IndexLast Update: 2025-07-27 13:32:32
In 1983 is de basisbeurs als vervanging voor een opslag op de kinderbijslag ingevoerd. Er was een beurzensysteem waarin mensen met hoge cijfers op de middelbare school die geen studie konden betalen een beurs kregen en anderen het zelf moesten betalen. In het nieuwe systeem kreeg iedereen een studiebeurs. Er was niet bedacht dat dit studeren maakte tot een bron van inkomsten onafhankelijk van de ouders en zonder sollicitatieplicht. Er was ook niet bedacht dat er hierdoor veel meer studenten zouden komen, waaronder mensen die anders niet over studeren zouden hebben nagedacht, laat staan het zijn gaan doen, en dat hierdoor het systeem heel duur zou worden, maar zonder zinnig resultaat, afgezien van misbruik van de studiebeurs als werkeloosheidsuitkering. Er was alleen gekeken naar het gegeven dat het utopisch mooi zou zijn dat iedereen zou kunnen gaan studeren, zonder van resultaten of ouders afhankelijk te zijn. Al zou je kunnen zeggen dat in deze tijd het leven veel ingewikkelder is dan vroeger, dat een academische of extra studie misschien wel noodzakelijk is om productief te kunnen zijn en dat studenten gunstiger zijn dan werkelozen, maar deze argumenten werden niet gebruikt. Natuurlijk was het denivellerend. Rijke mensen kregen de basisbeurs erbij en arme mensen kregen minder. Waarschijnlijk was ook dit niet bedacht.

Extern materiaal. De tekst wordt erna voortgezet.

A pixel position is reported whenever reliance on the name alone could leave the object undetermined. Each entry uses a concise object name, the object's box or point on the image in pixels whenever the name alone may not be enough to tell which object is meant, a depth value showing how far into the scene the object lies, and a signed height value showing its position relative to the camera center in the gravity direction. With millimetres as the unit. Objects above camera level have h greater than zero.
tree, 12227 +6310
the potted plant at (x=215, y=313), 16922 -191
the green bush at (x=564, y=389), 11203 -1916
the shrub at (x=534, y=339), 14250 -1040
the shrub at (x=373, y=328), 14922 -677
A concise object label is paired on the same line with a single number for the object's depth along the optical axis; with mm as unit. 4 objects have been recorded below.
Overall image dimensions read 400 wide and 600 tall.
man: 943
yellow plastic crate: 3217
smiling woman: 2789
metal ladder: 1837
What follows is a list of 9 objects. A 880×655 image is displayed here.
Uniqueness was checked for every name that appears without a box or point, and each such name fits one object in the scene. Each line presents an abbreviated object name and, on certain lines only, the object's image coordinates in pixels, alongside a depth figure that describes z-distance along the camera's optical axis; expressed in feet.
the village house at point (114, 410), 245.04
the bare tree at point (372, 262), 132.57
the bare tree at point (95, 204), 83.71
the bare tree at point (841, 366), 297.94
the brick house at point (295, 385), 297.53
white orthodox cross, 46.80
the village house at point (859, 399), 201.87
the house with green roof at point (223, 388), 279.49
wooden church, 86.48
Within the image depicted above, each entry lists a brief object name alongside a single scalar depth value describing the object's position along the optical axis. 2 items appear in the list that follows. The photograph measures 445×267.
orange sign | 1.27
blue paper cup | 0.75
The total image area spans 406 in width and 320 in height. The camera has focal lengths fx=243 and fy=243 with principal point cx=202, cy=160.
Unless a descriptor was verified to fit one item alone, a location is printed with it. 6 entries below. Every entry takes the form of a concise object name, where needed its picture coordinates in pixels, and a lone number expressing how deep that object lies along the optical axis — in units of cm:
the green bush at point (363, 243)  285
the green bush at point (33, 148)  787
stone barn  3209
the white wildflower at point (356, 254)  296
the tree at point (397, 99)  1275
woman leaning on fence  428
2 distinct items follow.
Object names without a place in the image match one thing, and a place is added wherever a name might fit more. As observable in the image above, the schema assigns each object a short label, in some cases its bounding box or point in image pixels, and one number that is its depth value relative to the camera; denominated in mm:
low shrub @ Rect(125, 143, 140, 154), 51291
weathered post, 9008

Vervolgens is de studiebeurs voorzien van een inkomens bovengrens voor de ouders en sterk verlaagd. De inkomens bovengrens maakt de studiefinanciëring goedkoper voor de overheid, maar maakt voor studenten van wie de ouders niet willen of om andere redenen dan te weinig inkomen niet kunnen betalen studeren onmogelijk en door de verlaging van de beurs is voor de student deze niet meer voldoende om van rond te komen. Netto resultaat is dat wie geld heeft kan studeren en anderen moeten lenen of werken naast hun studie. Het lenen geeft risico op een restschuld die na de studie niet kan worden terugbetaald, bijvoorbeeld als geen baan kan worden gevonden, en al helemaal niet als de studie niet wordt gehaald. Door deze restschuld is het bijvoorbeeld vaak niet mogelijk is een hypotheek te krijgen. Dit vergroot de druk op de studie en verhoogt daarmee het risico dat deze niet wordt gehaald. Door het werken naast de studie kan er te weinig energie en tijd voor de studie zelf overblijven, met gelijke gevolgen.

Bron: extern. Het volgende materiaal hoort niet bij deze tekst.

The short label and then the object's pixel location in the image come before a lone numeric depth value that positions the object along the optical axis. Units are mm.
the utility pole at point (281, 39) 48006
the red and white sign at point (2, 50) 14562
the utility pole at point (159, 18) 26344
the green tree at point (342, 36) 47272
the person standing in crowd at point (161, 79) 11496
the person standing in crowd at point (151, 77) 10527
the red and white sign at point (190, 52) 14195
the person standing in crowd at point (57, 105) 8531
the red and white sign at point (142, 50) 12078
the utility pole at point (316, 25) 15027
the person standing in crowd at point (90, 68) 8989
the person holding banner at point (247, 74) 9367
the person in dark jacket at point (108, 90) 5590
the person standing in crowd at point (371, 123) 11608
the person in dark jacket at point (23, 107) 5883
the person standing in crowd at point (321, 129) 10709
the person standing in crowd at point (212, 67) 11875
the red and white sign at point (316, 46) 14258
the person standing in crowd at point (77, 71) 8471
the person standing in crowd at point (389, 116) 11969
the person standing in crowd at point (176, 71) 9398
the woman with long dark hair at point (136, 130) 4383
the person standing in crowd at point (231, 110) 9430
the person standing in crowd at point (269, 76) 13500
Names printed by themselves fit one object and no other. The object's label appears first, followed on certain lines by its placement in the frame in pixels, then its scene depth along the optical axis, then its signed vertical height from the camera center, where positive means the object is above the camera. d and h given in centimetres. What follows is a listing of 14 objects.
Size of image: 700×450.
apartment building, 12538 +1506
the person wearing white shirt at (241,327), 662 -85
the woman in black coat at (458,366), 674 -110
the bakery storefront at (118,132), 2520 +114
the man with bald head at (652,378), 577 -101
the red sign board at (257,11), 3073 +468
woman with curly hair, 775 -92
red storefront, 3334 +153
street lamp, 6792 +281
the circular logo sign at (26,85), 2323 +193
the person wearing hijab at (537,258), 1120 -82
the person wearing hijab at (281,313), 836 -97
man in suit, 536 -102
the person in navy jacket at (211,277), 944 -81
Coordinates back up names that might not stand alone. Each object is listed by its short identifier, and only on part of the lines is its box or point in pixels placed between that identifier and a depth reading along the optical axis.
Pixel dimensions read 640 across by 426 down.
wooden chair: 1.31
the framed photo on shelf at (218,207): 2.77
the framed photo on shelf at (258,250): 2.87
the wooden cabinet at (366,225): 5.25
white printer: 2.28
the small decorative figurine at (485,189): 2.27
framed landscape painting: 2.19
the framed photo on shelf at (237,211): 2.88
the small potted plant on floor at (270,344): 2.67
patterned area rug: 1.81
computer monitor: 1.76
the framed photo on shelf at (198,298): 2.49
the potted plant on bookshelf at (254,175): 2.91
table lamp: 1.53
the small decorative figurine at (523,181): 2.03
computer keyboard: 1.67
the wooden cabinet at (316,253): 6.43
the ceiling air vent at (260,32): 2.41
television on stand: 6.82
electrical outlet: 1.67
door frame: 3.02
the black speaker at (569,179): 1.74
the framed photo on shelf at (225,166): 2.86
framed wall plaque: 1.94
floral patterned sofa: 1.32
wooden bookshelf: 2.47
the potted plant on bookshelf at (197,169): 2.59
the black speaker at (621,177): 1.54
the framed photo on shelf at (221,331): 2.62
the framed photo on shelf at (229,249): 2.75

Dit selecteert de verkeerde mensen. Het gaat bij studeren niet om geld hebben, bereid zijn financiëel risico nemen, ondernemersgeest of laten zien "dat je ervoor gaat" door naast de studie te werken, hoe mooi maatschappelijk realistisch dit ook klinkt. Het gaat om hard studeren voor een opleiding. Het oude systeem met een volledige studiebeurs voor mensen met weinig geld die goede resultaten haalden lijkt eerlijker en is goedkoper omdat alleen mensen een beurs krijgen die deze echt nodig hebben en verdienen.

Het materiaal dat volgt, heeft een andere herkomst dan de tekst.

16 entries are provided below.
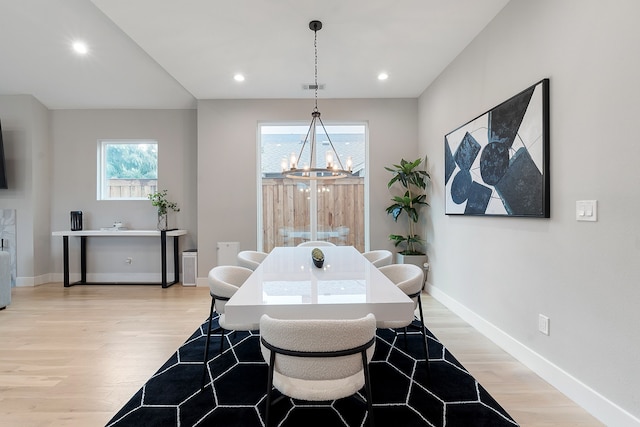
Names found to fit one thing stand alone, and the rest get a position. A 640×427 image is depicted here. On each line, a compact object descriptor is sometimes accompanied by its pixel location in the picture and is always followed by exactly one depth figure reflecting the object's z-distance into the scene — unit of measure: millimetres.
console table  4653
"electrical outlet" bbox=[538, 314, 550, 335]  2152
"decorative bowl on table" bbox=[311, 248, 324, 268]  2269
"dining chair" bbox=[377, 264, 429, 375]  1992
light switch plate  1782
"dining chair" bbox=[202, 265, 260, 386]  1991
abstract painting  2164
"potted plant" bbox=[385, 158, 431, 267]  4281
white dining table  1404
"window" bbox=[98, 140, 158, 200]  5199
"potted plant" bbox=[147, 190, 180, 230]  4918
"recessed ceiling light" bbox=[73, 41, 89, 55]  3760
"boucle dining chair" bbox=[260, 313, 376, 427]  1254
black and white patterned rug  1747
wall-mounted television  4516
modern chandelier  2754
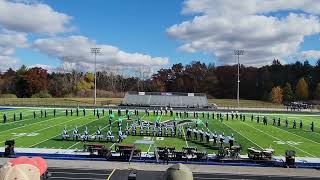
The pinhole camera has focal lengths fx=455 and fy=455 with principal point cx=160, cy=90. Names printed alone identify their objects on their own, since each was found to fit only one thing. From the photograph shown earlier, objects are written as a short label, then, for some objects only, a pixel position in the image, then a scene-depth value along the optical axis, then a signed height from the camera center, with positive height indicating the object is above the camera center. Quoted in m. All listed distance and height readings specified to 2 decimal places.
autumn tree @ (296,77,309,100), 105.81 +1.00
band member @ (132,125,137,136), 31.90 -2.58
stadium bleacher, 79.94 -0.92
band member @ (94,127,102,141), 28.10 -2.61
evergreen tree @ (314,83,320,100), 105.12 +0.31
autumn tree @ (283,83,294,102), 105.00 +0.06
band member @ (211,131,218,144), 27.23 -2.63
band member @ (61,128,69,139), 28.20 -2.57
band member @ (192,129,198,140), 30.43 -2.72
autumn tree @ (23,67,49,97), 104.19 +2.71
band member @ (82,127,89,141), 27.71 -2.63
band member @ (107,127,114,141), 28.01 -2.67
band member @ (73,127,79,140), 28.20 -2.55
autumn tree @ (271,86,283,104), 102.62 -0.18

Deze gevolgen waren voorspelbaar, maar de werkelijkheid van het plan was niet doorgedacht. Inmiddels zijn er voorstanders om weer terug te gaan naar het oude beurzensysteem. Dit zou natuurlijk jammer zijn van het geld dat het invoeren van de basisbeurs heeft gekost en kost en gaan we niet doen want het zou politiek gezichtsverlies zijn.